Finite-field calculation of the polarizabilities and hyperpolarizabilities of Al$^{+}$

Abstract: In this study, accurate static dipole polarizability and hyperpolarizability are calculated for Al$^+$ ground state 3s$^{2}$ $^{1}$S$_{0}$ and excited state $3s3p$ $^{3}$P$_{J}$ with $J$=0, 1, 2. The finite-field computations use energies obtained with the relativistic configuration interaction approach and the relativistic coupled-cluster approach. Excellent agreement with previously recommended values is found for the dipole polarizability of Al$^{+}$ ground state 3s$^{2}$ $^{1}$S$_{0}$ and excited state $3s3p$ $^{3}$P$_{0}$ as well as the hyperpolarizability of the ground state 3s$^{2}$ $^{1}$S$_{0}$. The recommended values of the dipole polarizability of the Al$^{+}$ $3s3p$ $^{3}$P$_{1}$ and $^{3}$P$_{2}$ and the hyperpolarizability of Al$^{+}$ $3s3p$ $^{3}$P$_{0}$, $^{3}$P$_{1}$, and $^{3}$P$_{2}$ are also given. The impacts of the relativity and spin-orbit coupling are elucidated by analyzing the angular momentum dependence of the dipole polarizability and the hyperpolarizability and comparing the fully and scalar relativistic calculated data.

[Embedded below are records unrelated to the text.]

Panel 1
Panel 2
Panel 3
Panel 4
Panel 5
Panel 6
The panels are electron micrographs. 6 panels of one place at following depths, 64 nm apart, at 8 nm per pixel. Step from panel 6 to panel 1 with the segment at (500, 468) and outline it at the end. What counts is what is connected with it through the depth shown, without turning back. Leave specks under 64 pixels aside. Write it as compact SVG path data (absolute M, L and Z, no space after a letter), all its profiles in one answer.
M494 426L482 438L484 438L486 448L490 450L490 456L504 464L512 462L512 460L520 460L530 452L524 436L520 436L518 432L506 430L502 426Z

It is shown that the impact of the relativity and spin-orbit coupling are small for the dipole polarizability but become significant for the hyperpolarizability. Finally, the black-body radiation shifts contributed by the dipole polarizability and hyperpolarizability respectively are evaluated for transitions of Al$^{+}$ 3s$^{2}$ $^{1}$S$_{0}$ to $3s3p$ $^{3}$P$_{J}$ with $J$=0, 1, 2.